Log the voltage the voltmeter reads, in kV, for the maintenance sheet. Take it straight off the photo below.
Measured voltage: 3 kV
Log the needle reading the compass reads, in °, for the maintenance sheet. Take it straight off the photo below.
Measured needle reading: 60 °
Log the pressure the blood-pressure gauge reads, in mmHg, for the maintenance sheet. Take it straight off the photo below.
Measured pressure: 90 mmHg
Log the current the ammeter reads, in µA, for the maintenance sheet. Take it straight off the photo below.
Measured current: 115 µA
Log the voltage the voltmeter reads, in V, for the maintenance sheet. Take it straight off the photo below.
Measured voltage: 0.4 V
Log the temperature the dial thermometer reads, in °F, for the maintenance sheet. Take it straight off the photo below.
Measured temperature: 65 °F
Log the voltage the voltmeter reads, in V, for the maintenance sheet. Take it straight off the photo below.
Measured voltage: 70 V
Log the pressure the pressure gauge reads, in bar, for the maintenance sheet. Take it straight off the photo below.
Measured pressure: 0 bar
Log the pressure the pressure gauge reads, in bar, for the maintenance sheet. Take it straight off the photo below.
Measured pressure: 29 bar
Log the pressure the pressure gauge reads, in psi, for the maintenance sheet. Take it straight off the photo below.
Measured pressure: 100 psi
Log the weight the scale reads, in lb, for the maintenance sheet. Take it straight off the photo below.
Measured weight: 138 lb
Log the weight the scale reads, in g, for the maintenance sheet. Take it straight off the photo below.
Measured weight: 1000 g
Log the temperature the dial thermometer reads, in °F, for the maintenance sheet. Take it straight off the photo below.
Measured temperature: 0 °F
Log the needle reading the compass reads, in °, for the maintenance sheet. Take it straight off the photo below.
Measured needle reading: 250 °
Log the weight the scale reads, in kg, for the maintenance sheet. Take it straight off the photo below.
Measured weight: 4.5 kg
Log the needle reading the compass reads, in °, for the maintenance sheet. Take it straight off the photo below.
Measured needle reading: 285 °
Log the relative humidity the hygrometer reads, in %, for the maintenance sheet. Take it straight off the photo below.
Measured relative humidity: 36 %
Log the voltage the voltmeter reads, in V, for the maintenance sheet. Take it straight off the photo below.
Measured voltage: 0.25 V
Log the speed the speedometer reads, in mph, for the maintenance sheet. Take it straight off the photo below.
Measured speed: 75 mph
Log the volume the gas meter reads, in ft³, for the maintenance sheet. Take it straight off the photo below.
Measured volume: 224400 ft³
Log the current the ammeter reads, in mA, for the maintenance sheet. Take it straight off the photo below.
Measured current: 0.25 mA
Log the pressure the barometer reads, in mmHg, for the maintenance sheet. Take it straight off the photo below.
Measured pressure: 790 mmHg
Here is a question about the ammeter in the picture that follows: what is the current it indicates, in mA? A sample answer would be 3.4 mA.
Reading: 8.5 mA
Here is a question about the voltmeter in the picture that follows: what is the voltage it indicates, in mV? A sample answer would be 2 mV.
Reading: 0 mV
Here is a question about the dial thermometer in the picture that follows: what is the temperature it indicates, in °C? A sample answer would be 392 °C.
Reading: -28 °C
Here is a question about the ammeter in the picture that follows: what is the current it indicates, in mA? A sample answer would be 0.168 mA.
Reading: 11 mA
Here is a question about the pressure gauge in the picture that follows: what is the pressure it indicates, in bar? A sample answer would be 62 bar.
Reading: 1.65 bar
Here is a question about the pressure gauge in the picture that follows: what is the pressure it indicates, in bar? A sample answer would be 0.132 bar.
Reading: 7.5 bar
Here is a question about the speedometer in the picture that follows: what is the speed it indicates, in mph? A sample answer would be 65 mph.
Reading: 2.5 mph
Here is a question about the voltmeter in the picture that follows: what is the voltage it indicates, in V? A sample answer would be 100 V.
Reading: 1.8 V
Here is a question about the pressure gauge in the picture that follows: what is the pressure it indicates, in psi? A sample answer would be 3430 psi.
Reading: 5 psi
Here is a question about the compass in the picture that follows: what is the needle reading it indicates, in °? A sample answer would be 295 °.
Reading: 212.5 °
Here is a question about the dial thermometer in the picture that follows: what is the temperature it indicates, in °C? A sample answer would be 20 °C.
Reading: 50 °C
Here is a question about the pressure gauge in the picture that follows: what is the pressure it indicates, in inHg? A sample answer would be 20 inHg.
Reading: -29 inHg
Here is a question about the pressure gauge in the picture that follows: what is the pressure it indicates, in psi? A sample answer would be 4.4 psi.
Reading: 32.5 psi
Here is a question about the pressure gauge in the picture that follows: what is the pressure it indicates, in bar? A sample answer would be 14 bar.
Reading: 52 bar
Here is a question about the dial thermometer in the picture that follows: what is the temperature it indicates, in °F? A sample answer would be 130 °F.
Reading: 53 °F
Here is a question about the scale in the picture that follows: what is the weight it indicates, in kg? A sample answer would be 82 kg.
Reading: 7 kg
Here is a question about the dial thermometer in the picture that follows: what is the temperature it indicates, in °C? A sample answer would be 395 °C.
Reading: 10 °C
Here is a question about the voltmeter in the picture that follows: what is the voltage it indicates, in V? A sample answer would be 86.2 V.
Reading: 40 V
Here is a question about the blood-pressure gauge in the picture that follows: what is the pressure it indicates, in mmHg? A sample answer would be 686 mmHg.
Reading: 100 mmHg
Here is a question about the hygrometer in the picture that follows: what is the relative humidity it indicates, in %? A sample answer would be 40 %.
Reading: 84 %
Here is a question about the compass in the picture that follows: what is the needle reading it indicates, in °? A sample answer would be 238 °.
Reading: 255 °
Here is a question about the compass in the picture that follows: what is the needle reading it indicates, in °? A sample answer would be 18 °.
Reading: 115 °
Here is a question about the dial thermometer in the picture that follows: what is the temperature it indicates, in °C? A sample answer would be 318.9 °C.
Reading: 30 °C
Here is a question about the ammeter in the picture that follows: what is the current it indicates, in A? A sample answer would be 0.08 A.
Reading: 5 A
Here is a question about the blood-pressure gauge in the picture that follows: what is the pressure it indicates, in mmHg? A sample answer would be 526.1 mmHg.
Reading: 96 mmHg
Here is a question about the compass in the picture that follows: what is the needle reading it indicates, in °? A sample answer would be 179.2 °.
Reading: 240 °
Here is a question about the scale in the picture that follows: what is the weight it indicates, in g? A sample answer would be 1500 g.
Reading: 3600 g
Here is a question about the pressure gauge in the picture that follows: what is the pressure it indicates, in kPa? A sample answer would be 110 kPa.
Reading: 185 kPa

▸ Exercise: Rewrite the entries above as a Markdown table with two columns, Row and Line, numbering each line in order and leaving out blank lines.

▸ Exercise result:
| Row | Line |
|---|---|
| 1 | Log the voltage the voltmeter reads, in kV, for the maintenance sheet. Take it straight off the photo below. |
| 2 | Measured voltage: 3 kV |
| 3 | Log the needle reading the compass reads, in °, for the maintenance sheet. Take it straight off the photo below. |
| 4 | Measured needle reading: 60 ° |
| 5 | Log the pressure the blood-pressure gauge reads, in mmHg, for the maintenance sheet. Take it straight off the photo below. |
| 6 | Measured pressure: 90 mmHg |
| 7 | Log the current the ammeter reads, in µA, for the maintenance sheet. Take it straight off the photo below. |
| 8 | Measured current: 115 µA |
| 9 | Log the voltage the voltmeter reads, in V, for the maintenance sheet. Take it straight off the photo below. |
| 10 | Measured voltage: 0.4 V |
| 11 | Log the temperature the dial thermometer reads, in °F, for the maintenance sheet. Take it straight off the photo below. |
| 12 | Measured temperature: 65 °F |
| 13 | Log the voltage the voltmeter reads, in V, for the maintenance sheet. Take it straight off the photo below. |
| 14 | Measured voltage: 70 V |
| 15 | Log the pressure the pressure gauge reads, in bar, for the maintenance sheet. Take it straight off the photo below. |
| 16 | Measured pressure: 0 bar |
| 17 | Log the pressure the pressure gauge reads, in bar, for the maintenance sheet. Take it straight off the photo below. |
| 18 | Measured pressure: 29 bar |
| 19 | Log the pressure the pressure gauge reads, in psi, for the maintenance sheet. Take it straight off the photo below. |
| 20 | Measured pressure: 100 psi |
| 21 | Log the weight the scale reads, in lb, for the maintenance sheet. Take it straight off the photo below. |
| 22 | Measured weight: 138 lb |
| 23 | Log the weight the scale reads, in g, for the maintenance sheet. Take it straight off the photo below. |
| 24 | Measured weight: 1000 g |
| 25 | Log the temperature the dial thermometer reads, in °F, for the maintenance sheet. Take it straight off the photo below. |
| 26 | Measured temperature: 0 °F |
| 27 | Log the needle reading the compass reads, in °, for the maintenance sheet. Take it straight off the photo below. |
| 28 | Measured needle reading: 250 ° |
| 29 | Log the weight the scale reads, in kg, for the maintenance sheet. Take it straight off the photo below. |
| 30 | Measured weight: 4.5 kg |
| 31 | Log the needle reading the compass reads, in °, for the maintenance sheet. Take it straight off the photo below. |
| 32 | Measured needle reading: 285 ° |
| 33 | Log the relative humidity the hygrometer reads, in %, for the maintenance sheet. Take it straight off the photo below. |
| 34 | Measured relative humidity: 36 % |
| 35 | Log the voltage the voltmeter reads, in V, for the maintenance sheet. Take it straight off the photo below. |
| 36 | Measured voltage: 0.25 V |
| 37 | Log the speed the speedometer reads, in mph, for the maintenance sheet. Take it straight off the photo below. |
| 38 | Measured speed: 75 mph |
| 39 | Log the volume the gas meter reads, in ft³, for the maintenance sheet. Take it straight off the photo below. |
| 40 | Measured volume: 224400 ft³ |
| 41 | Log the current the ammeter reads, in mA, for the maintenance sheet. Take it straight off the photo below. |
| 42 | Measured current: 0.25 mA |
| 43 | Log the pressure the barometer reads, in mmHg, for the maintenance sheet. Take it straight off the photo below. |
| 44 | Measured pressure: 790 mmHg |
| 45 | Here is a question about the ammeter in the picture that follows: what is the current it indicates, in mA? A sample answer would be 3.4 mA. |
| 46 | Reading: 8.5 mA |
| 47 | Here is a question about the voltmeter in the picture that follows: what is the voltage it indicates, in mV? A sample answer would be 2 mV. |
| 48 | Reading: 0 mV |
| 49 | Here is a question about the dial thermometer in the picture that follows: what is the temperature it indicates, in °C? A sample answer would be 392 °C. |
| 50 | Reading: -28 °C |
| 51 | Here is a question about the ammeter in the picture that follows: what is the current it indicates, in mA? A sample answer would be 0.168 mA. |
| 52 | Reading: 11 mA |
| 53 | Here is a question about the pressure gauge in the picture that follows: what is the pressure it indicates, in bar? A sample answer would be 62 bar. |
| 54 | Reading: 1.65 bar |
| 55 | Here is a question about the pressure gauge in the picture that follows: what is the pressure it indicates, in bar? A sample answer would be 0.132 bar. |
| 56 | Reading: 7.5 bar |
| 57 | Here is a question about the speedometer in the picture that follows: what is the speed it indicates, in mph? A sample answer would be 65 mph. |
| 58 | Reading: 2.5 mph |
| 59 | Here is a question about the voltmeter in the picture that follows: what is the voltage it indicates, in V? A sample answer would be 100 V. |
| 60 | Reading: 1.8 V |
| 61 | Here is a question about the pressure gauge in the picture that follows: what is the pressure it indicates, in psi? A sample answer would be 3430 psi. |
| 62 | Reading: 5 psi |
| 63 | Here is a question about the compass in the picture that follows: what is the needle reading it indicates, in °? A sample answer would be 295 °. |
| 64 | Reading: 212.5 ° |
| 65 | Here is a question about the dial thermometer in the picture that follows: what is the temperature it indicates, in °C? A sample answer would be 20 °C. |
| 66 | Reading: 50 °C |
| 67 | Here is a question about the pressure gauge in the picture that follows: what is the pressure it indicates, in inHg? A sample answer would be 20 inHg. |
| 68 | Reading: -29 inHg |
| 69 | Here is a question about the pressure gauge in the picture that follows: what is the pressure it indicates, in psi? A sample answer would be 4.4 psi. |
| 70 | Reading: 32.5 psi |
| 71 | Here is a question about the pressure gauge in the picture that follows: what is the pressure it indicates, in bar? A sample answer would be 14 bar. |
| 72 | Reading: 52 bar |
| 73 | Here is a question about the dial thermometer in the picture that follows: what is the temperature it indicates, in °F? A sample answer would be 130 °F. |
| 74 | Reading: 53 °F |
| 75 | Here is a question about the scale in the picture that follows: what is the weight it indicates, in kg? A sample answer would be 82 kg. |
| 76 | Reading: 7 kg |
| 77 | Here is a question about the dial thermometer in the picture that follows: what is the temperature it indicates, in °C? A sample answer would be 395 °C. |
| 78 | Reading: 10 °C |
| 79 | Here is a question about the voltmeter in the picture that follows: what is the voltage it indicates, in V? A sample answer would be 86.2 V. |
| 80 | Reading: 40 V |
| 81 | Here is a question about the blood-pressure gauge in the picture that follows: what is the pressure it indicates, in mmHg? A sample answer would be 686 mmHg. |
| 82 | Reading: 100 mmHg |
| 83 | Here is a question about the hygrometer in the picture that follows: what is the relative humidity it indicates, in %? A sample answer would be 40 %. |
| 84 | Reading: 84 % |
| 85 | Here is a question about the compass in the picture that follows: what is the needle reading it indicates, in °? A sample answer would be 238 °. |
| 86 | Reading: 255 ° |
| 87 | Here is a question about the compass in the picture that follows: what is the needle reading it indicates, in °? A sample answer would be 18 °. |
| 88 | Reading: 115 ° |
| 89 | Here is a question about the dial thermometer in the picture that follows: what is the temperature it indicates, in °C? A sample answer would be 318.9 °C. |
| 90 | Reading: 30 °C |
| 91 | Here is a question about the ammeter in the picture that follows: what is the current it indicates, in A? A sample answer would be 0.08 A. |
| 92 | Reading: 5 A |
| 93 | Here is a question about the blood-pressure gauge in the picture that follows: what is the pressure it indicates, in mmHg? A sample answer would be 526.1 mmHg. |
| 94 | Reading: 96 mmHg |
| 95 | Here is a question about the compass in the picture that follows: what is the needle reading it indicates, in °? A sample answer would be 179.2 °. |
| 96 | Reading: 240 ° |
| 97 | Here is a question about the scale in the picture that follows: what is the weight it indicates, in g? A sample answer would be 1500 g. |
| 98 | Reading: 3600 g |
| 99 | Here is a question about the pressure gauge in the picture that follows: what is the pressure it indicates, in kPa? A sample answer would be 110 kPa. |
| 100 | Reading: 185 kPa |